• _ページの抜粋_
------------------------

この段階で私たちが直面していたのは「顧客管理」よりも「膨大なデータの整理と一元化」という課題です。そこで、つぎはぎとなっていたExcelのデータを整理するためにSalesforceの導入を検討し始めました。

課題を解決するために、なぜSalesforceを選ばれたのかお聞かせください。また、Salesforce以外に、検討したツールが他にありましたら合わせてお聞かせください。
Salesforceが選択肢に上がったきっかけは、当時入社した管理部門責任者の推薦です。その責任者は前職でSalesforceの導入を検討した経験があり「これだけ多くのデータを扱っているなら、Salesforceを導入すると管理が効率化できます」と提案してくれました。
Salesforceというツールは知っていましたが、大企業が導入するものという先入観が強く、当時まだ社員数が5名程度だった弊社で効果的に活用できるのか懐疑的な面もありました。しかし、弊社の代表がデータ活用に対して前向きで、事業の将来性を考えた際にSalesforceによる営業の仕組みづくりは必須だと感じ、導入の話が進みました。
また、当時すでに社内で活用し、定着していた電話営業活動を自動で記録するCTIサービスである「MiiTel Phone」との親和性の高さも、Salesforce導入を後押しした理由の1つです。具体的に「MiiTel Phone」の架電データと顧客情報を連携できると聞き、これまで分断されていたデータを一元管理できる未来に期待が持てました。
knouによるプロジェクト進行や構築環境の満足度はいかがでしょうか。

------------------------

• _レンズ歪みパラメータのデータ_
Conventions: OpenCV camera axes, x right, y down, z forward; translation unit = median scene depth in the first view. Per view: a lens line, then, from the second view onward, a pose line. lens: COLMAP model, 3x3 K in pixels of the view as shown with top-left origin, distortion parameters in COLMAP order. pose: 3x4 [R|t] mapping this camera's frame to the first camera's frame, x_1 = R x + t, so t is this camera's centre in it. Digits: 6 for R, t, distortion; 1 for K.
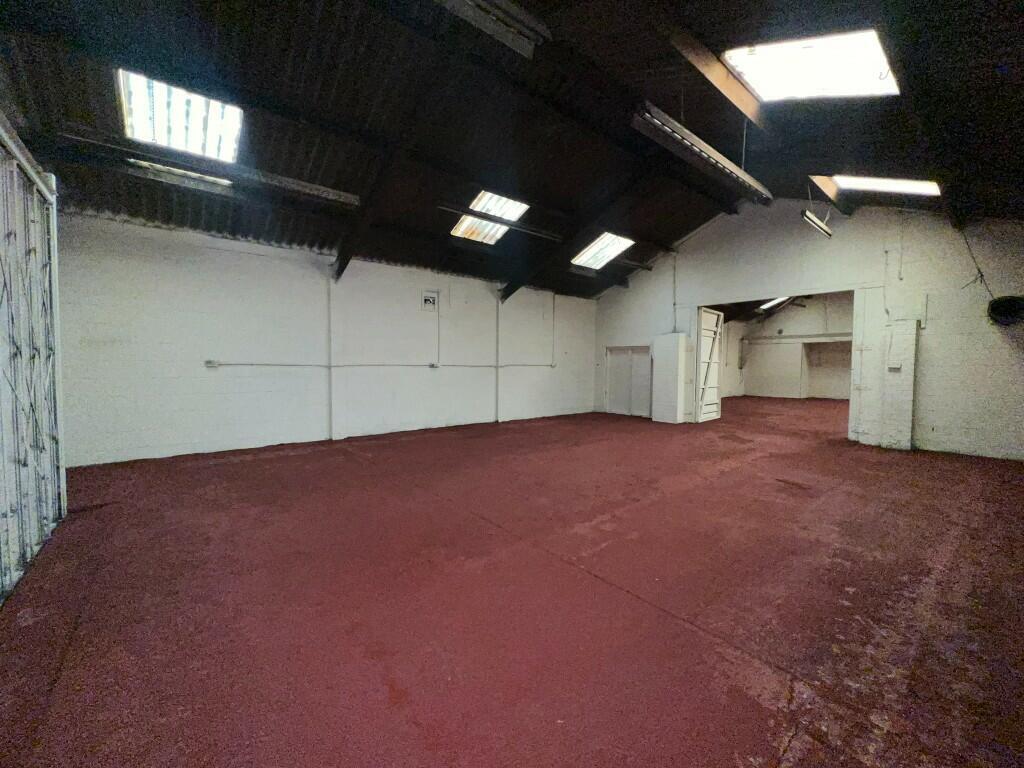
lens RADIAL K [[407.3, 0, 512.0], [0, 407.3, 384.0], [0, 0, 1]] dist [-0.000442, -0.000220]
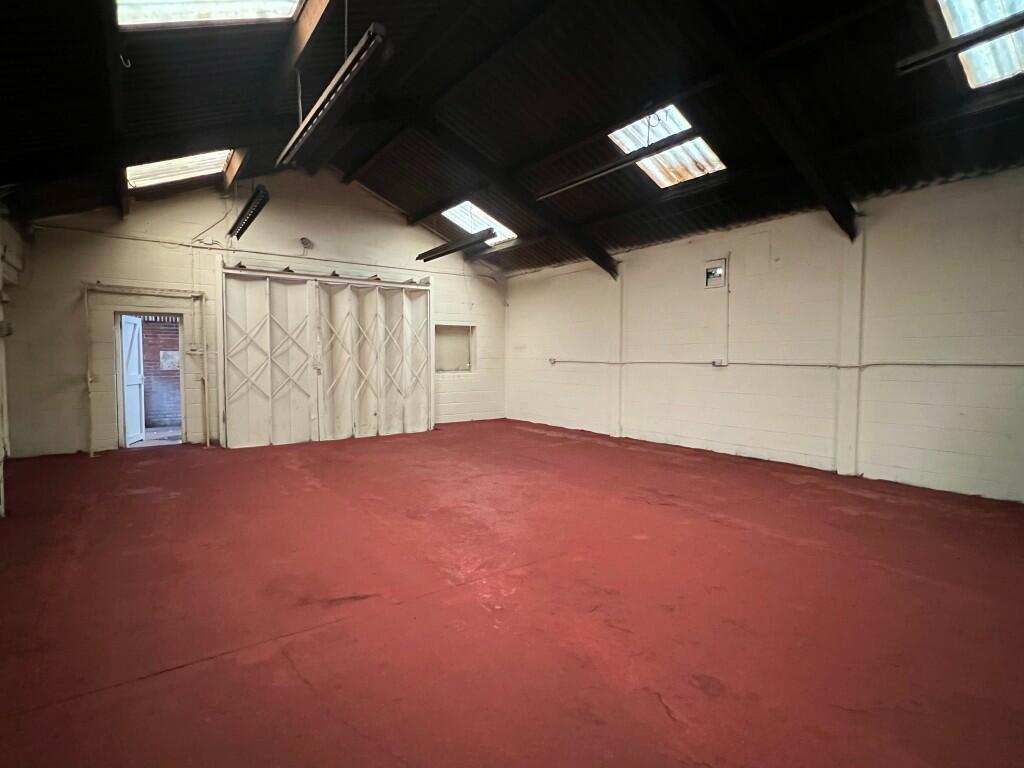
lens RADIAL K [[533.3, 0, 512.0], [0, 533.3, 384.0], [0, 0, 1]] dist [-0.000719, 0.000267]
pose [[-0.081746, 0.045386, -0.995619, 0.935045], [-0.047575, 0.997646, 0.049384, -0.048095], [0.995517, 0.051403, -0.079394, 0.888947]]
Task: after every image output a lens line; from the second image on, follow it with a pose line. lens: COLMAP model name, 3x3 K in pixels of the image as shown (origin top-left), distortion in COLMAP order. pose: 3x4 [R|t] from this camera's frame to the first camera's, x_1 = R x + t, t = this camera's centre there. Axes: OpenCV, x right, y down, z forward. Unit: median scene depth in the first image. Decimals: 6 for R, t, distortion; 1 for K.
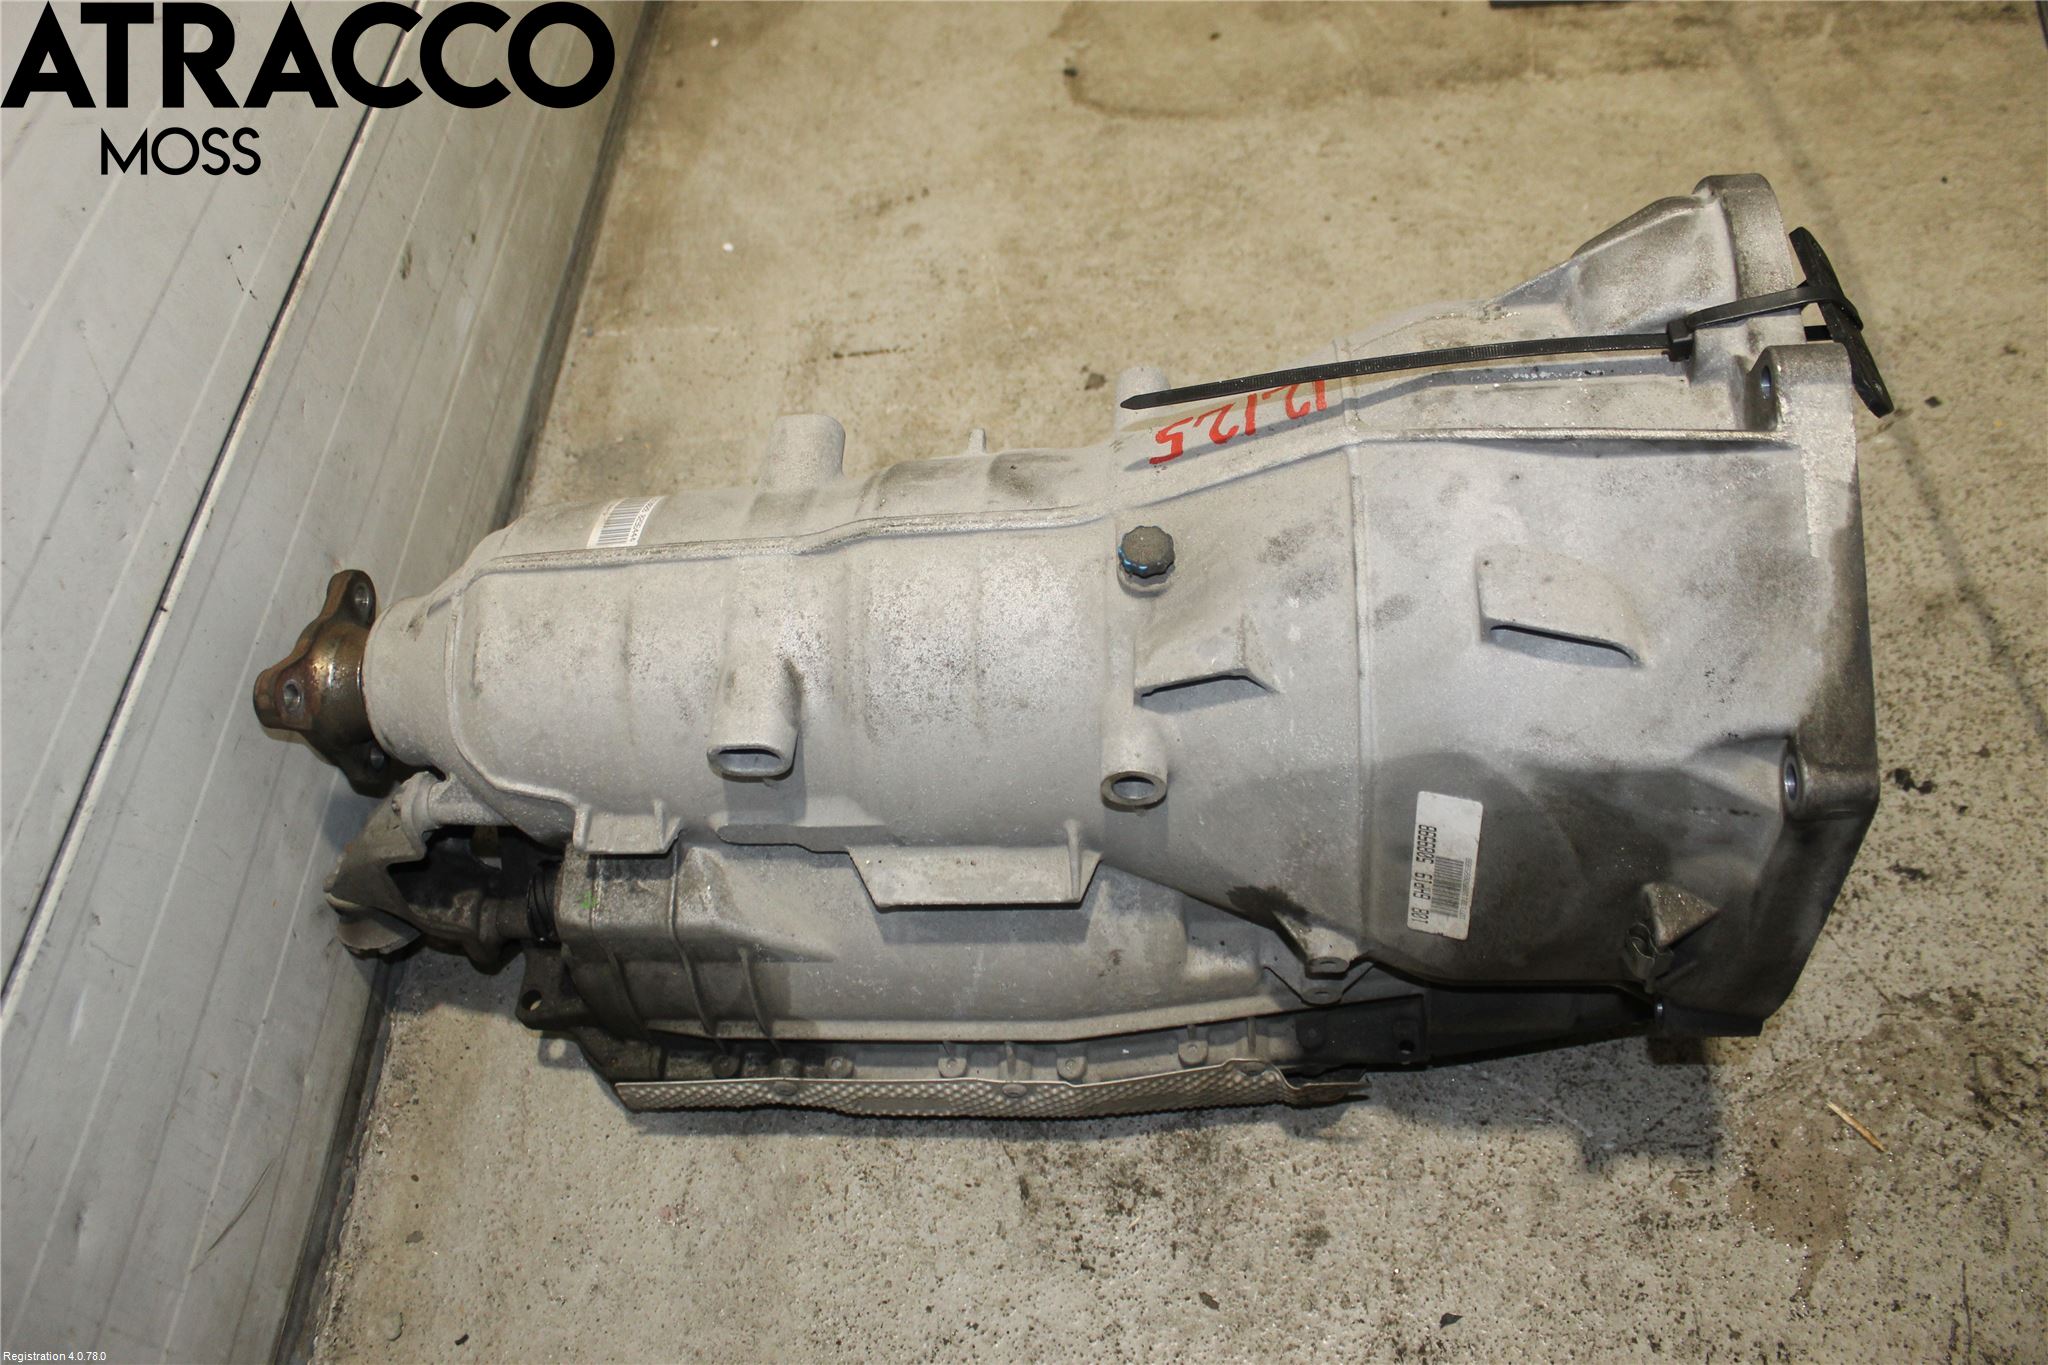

------------------------

• _この演習について_
Salesforce導入をめぐるインタビューの本文を、最後の文に続けて書け。

• _演習の結果_
プロジェクトの開始前は、期待よりも不安の方が大きかったというのが率直なところです。Salesforceを導入すれば、さまざまなグラフが表示され、次にアプローチすべき顧客を教えてくれるといった抽象的なイメージはありました。しかし、それが実際の業務にどのような効果を与えるものなのかといったイメージまでは湧いていませんでしたね。
しかし、knouさんへの満足度は、これ以上ないほど高いものとなっています。担当の方は技術面でもコミュニケーション面でも安心感がありました。実装面で何か問題が起きても「この人に聞けば必ず解決する」という信頼感がありましたし、プロジェクトマネジメントの面では弊社の意図をスピーディーかつ的確に汲み取って「そのケースは、こうすれば実現できますね」と常に最適な道筋を示してくれました。
プロジェクト開始前に、弊社がSalesforceに関する知見が少ないことを伝えたこともあり、目線を合わせて進行していただけた点にも満足しています。

Salesforceを具体的にどのように活用されているか、お聞かせください。
弊社では、Salesforceを大きく「ダッシュボードでのデータの可視化」「架電リストの作成・配布」「データ集計」という3つの方法で活用しています。
その中で、最も効果を発揮しているのは「架電リストの作成・配布」業務の効率化です。以前はExcelで管理していた架電リストを営業担当者に配布する作業に30分から1時間ほどかかっていました。Salesforce導入後は、システム上で担当者を割り当てるだけになり、わずか15分程度で完了します。体感としては、作業時間が3分の1以下になりました。
Salesforceの価値は、業務の質を高めることにあると感じています。これまでの業務は、日々の営業データをExcelにまとめて集計するだけで手一杯でした。その結果、本来やるべき「分析」や「課題発見」にまで至っていませんでした。
Salesforceを導入した今では、データの集計が自動化されたことで、初めて「分析」に時間を使えるようになっています。具体的には「次はどのエリアに営業をかけるとよいのか」「なぜこの担当者は成果が出ているのか」といったことを、客観的なデータに基づいて分析できています。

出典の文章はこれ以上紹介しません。